[About this exercise] Copy each line below in which the string "pixels" appears.

Records excerpted from a collection
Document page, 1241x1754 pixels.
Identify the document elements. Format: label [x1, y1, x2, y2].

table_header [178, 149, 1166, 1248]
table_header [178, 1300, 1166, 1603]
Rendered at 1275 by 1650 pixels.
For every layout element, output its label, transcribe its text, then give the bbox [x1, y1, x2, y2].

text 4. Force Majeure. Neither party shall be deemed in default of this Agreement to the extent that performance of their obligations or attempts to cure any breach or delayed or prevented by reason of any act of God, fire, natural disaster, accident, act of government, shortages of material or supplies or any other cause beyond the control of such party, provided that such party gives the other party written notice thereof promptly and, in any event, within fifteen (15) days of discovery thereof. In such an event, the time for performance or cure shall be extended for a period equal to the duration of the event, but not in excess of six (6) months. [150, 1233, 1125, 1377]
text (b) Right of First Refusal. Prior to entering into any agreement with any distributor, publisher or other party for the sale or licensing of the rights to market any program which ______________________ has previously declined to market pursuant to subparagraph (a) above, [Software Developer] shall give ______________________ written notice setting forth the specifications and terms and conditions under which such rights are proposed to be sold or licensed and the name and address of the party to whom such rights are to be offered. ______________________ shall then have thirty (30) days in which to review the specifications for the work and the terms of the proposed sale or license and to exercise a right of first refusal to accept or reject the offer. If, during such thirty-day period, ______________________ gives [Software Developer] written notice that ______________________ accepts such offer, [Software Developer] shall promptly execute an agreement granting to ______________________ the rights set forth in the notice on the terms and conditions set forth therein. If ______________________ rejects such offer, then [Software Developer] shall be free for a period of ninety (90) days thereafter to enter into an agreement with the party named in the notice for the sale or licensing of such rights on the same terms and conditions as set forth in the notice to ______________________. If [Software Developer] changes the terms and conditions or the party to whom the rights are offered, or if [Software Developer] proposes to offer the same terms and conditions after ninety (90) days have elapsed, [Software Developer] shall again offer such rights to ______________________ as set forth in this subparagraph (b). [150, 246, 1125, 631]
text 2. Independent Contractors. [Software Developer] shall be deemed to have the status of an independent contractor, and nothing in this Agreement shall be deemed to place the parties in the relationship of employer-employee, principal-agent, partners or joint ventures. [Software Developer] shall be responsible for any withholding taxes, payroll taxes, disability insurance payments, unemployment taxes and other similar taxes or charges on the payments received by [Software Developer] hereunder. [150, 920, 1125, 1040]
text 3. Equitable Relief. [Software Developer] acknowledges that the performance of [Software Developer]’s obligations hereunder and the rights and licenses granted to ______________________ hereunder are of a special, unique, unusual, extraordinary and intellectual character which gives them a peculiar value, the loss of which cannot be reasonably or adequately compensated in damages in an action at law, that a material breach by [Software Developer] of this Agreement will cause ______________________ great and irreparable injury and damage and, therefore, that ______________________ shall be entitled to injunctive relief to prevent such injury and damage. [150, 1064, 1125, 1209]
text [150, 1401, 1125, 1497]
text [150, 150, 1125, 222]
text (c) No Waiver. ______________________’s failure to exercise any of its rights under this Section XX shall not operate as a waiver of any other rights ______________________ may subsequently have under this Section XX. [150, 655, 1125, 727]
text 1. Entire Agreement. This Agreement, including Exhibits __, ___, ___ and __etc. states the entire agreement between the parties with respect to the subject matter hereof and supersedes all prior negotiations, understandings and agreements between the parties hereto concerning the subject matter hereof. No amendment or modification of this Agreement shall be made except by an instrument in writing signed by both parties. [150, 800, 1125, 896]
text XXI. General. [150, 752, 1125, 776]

[Solution]
Document page, 1241x1754 pixels.
Rendered at 1275 by 1650 pixels.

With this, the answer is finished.